October 25, 2013 — A year ago this week, Hurricane Sandy slammed into the Mid-Atlantic, and while much of the evidence has been razed and removed from the gleamingly rebuilt towns all along the eastern shore, along the western shore it’s like Sandy never left.
A smiling Gov. Chris Christie leaned across a broad blue banner imprinted with the words, “New Jersey, Stronger Than the Storm” and cut the ribbon on a brand new boardwalk in Belmar.
“The biggest reason that I want to come and open these boardwalks,” he told the crowd in May, “is because I want New Jersey, the region and the country to know that New Jersey has come back.”

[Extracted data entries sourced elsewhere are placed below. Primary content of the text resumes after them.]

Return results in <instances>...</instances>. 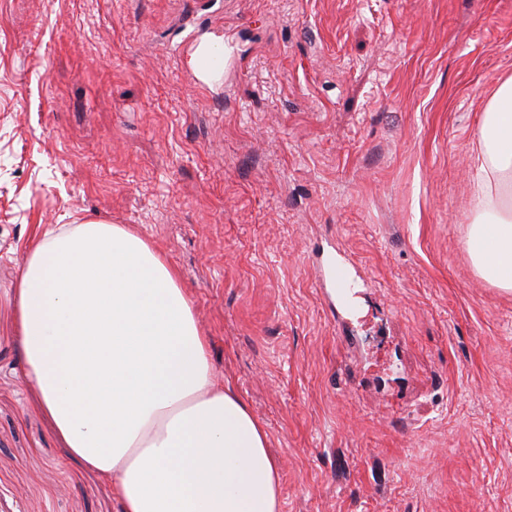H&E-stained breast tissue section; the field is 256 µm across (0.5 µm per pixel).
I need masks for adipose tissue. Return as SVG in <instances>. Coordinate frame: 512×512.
Returning <instances> with one entry per match:
<instances>
[{
	"mask_svg": "<svg viewBox=\"0 0 512 512\" xmlns=\"http://www.w3.org/2000/svg\"><path fill=\"white\" fill-rule=\"evenodd\" d=\"M467 249L512 289V77L480 130ZM25 379L69 457L119 512H281L280 473L246 401L215 379L175 269L122 224L46 229L15 288Z\"/></svg>",
	"mask_w": 512,
	"mask_h": 512,
	"instance_id": "1",
	"label": "adipose tissue"
}]
</instances>
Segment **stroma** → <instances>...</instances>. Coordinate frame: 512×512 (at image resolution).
<instances>
[{
    "label": "stroma",
    "mask_w": 512,
    "mask_h": 512,
    "mask_svg": "<svg viewBox=\"0 0 512 512\" xmlns=\"http://www.w3.org/2000/svg\"><path fill=\"white\" fill-rule=\"evenodd\" d=\"M510 77L512 0H0V512H118L12 323L40 226L86 220L177 269L282 512H512V290L466 249Z\"/></svg>",
    "instance_id": "35a3bbf8"
}]
</instances>
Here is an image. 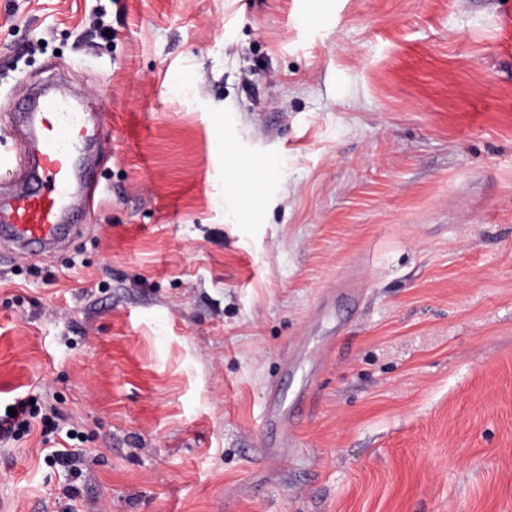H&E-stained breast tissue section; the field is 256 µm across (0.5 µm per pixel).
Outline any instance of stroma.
<instances>
[{"instance_id":"stroma-1","label":"stroma","mask_w":512,"mask_h":512,"mask_svg":"<svg viewBox=\"0 0 512 512\" xmlns=\"http://www.w3.org/2000/svg\"><path fill=\"white\" fill-rule=\"evenodd\" d=\"M58 74L104 157L0 244V410L61 417L0 512H512V0H0V155ZM270 416L274 419V422L278 421L281 424L279 427L280 442L286 440V445L288 446V442L293 439V428L288 424V410H285L279 393H274L271 397Z\"/></svg>"}]
</instances>
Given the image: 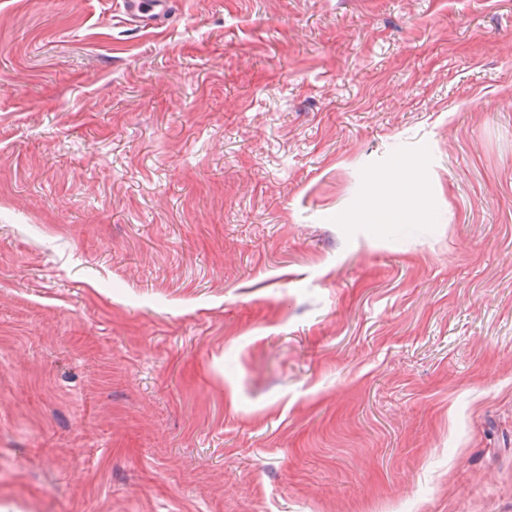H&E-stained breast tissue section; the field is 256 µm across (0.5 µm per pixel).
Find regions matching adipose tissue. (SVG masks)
I'll return each mask as SVG.
<instances>
[{"instance_id":"obj_1","label":"adipose tissue","mask_w":512,"mask_h":512,"mask_svg":"<svg viewBox=\"0 0 512 512\" xmlns=\"http://www.w3.org/2000/svg\"><path fill=\"white\" fill-rule=\"evenodd\" d=\"M404 179V174L396 171L386 176L374 174L369 177V191L361 208L366 223L387 224L396 215L416 224L427 219L424 184L409 187Z\"/></svg>"}]
</instances>
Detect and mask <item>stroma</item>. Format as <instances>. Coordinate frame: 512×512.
Listing matches in <instances>:
<instances>
[{
    "label": "stroma",
    "mask_w": 512,
    "mask_h": 512,
    "mask_svg": "<svg viewBox=\"0 0 512 512\" xmlns=\"http://www.w3.org/2000/svg\"><path fill=\"white\" fill-rule=\"evenodd\" d=\"M119 3L0 0V512H512V0ZM124 13L140 28H158L167 18V0H123ZM402 172L382 176L372 174L368 179V194L361 212L366 224H391L398 214L404 220L421 224L428 217L425 183L407 187Z\"/></svg>",
    "instance_id": "1"
}]
</instances>
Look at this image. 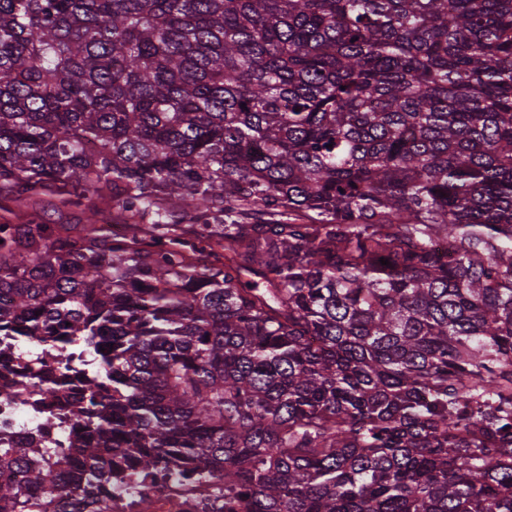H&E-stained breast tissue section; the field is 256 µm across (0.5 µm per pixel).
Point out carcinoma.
Here are the masks:
<instances>
[{"label": "carcinoma", "mask_w": 512, "mask_h": 512, "mask_svg": "<svg viewBox=\"0 0 512 512\" xmlns=\"http://www.w3.org/2000/svg\"><path fill=\"white\" fill-rule=\"evenodd\" d=\"M47 186L151 221L0 224V335L113 344L0 512H512V0H0V193ZM176 483H185L181 477L139 480L135 486L120 485L112 488V495L104 504L105 512H138L136 501L147 498L154 503V512H244L241 507H225L223 496H217L211 489L206 492H187Z\"/></svg>", "instance_id": "obj_1"}]
</instances>
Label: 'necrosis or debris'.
<instances>
[{
  "instance_id": "obj_1",
  "label": "necrosis or debris",
  "mask_w": 512,
  "mask_h": 512,
  "mask_svg": "<svg viewBox=\"0 0 512 512\" xmlns=\"http://www.w3.org/2000/svg\"><path fill=\"white\" fill-rule=\"evenodd\" d=\"M0 353L9 358L8 365H0V440L31 438L49 448L67 447L72 436L69 414L74 398H54L50 392L59 380L84 372V362L52 346L25 345L7 336L0 338ZM179 481L174 475L113 488L104 512H137L140 498L151 500L154 512H223V497L210 490L186 491Z\"/></svg>"
}]
</instances>
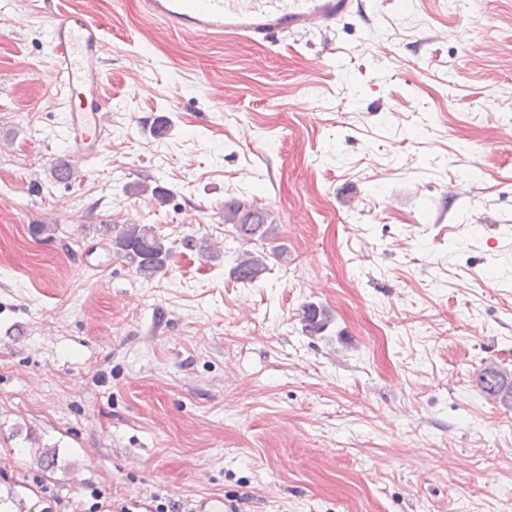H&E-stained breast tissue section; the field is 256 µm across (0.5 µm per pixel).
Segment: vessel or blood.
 <instances>
[{
    "instance_id": "1",
    "label": "vessel or blood",
    "mask_w": 512,
    "mask_h": 512,
    "mask_svg": "<svg viewBox=\"0 0 512 512\" xmlns=\"http://www.w3.org/2000/svg\"><path fill=\"white\" fill-rule=\"evenodd\" d=\"M143 14L163 29L207 38L271 42L332 31L357 0H142ZM51 82L66 112L74 156L95 163L107 145L112 102L102 92L103 28L87 12L51 11L46 23Z\"/></svg>"
}]
</instances>
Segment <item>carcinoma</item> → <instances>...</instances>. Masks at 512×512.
Wrapping results in <instances>:
<instances>
[{
    "instance_id": "cac0c4a2",
    "label": "carcinoma",
    "mask_w": 512,
    "mask_h": 512,
    "mask_svg": "<svg viewBox=\"0 0 512 512\" xmlns=\"http://www.w3.org/2000/svg\"><path fill=\"white\" fill-rule=\"evenodd\" d=\"M224 223L230 224L236 238L244 244L256 241H270L274 226L270 213L249 200H233L224 203ZM112 250L125 258L135 273L144 279H151L163 271L172 257V247L152 224H125L119 233L112 236ZM267 271V255L244 250L234 258L231 267L233 278L244 285H252ZM326 311L309 303L302 315L303 332L309 336L323 334L329 326ZM481 391L512 406V372L499 366H487L477 375Z\"/></svg>"
}]
</instances>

A hundred miles to the southwest, on the other side of the state, Mike Coombs crouched in the palomino-gold meadow grass. It was not going to be a good day for farming. His back ached from the shift in temperature. A brisk breeze from the west had turned east and would be bringing moisture in off the Delaware Bay, and a wet “medda,” as Mike called it in the faintly Southern twang of this part of New Jersey, meant he wouldn’t be cutting hay anytime soon.
Three thousand acres of salt hay, and all but 500 were thrashed and drowned by last October’s hurricane. The surge from the Delaware Bay pushed mountains of water up the estuary’s tributaries, slashed levees, smashed through sand berms and flooded meadow and marsh; it tore through homes and businesses and shifted so much sand it clogged rivers, creeks and streams.
A year ago this week, Hurricane Sandy slammed into the Mid-Atlantic, and while much of the evidence has been razed and removed from the gleamingly rebuilt towns all along the eastern shore, along the western shore it’s like Sandy never left.
In the aftermath of the worst natural disaster in state history, two New Jerseys were left behind. The people of one coast reached for recovery. They were lauded for their stoutness, touted by politicians for their fortitude and inundated with gifts and money by a sympathetic public and a responsive state government. Shops, restaurants and summer rental agencies all along the Atlantic shore looked to rebound — millions of tourists, after all, depended on them. So did a large part of New Jersey’s economy.
Those on the other side of the state, on the western shore, lurched into winter, stumbled into spring and dragged themselves through summer largely out of sight and out of mind. Cumberland County, the second-poorest county in New Jersey, was declared a disaster area after the hurricane, but was not named one of the nine counties eligible to receive the bulk of $1.8 billion in federal aid.
Trenton listens, but nothing gets done. That’s what they’re saying in Down Jersey, as the people here refer to this part of the state. Stronger NJ revitalization money?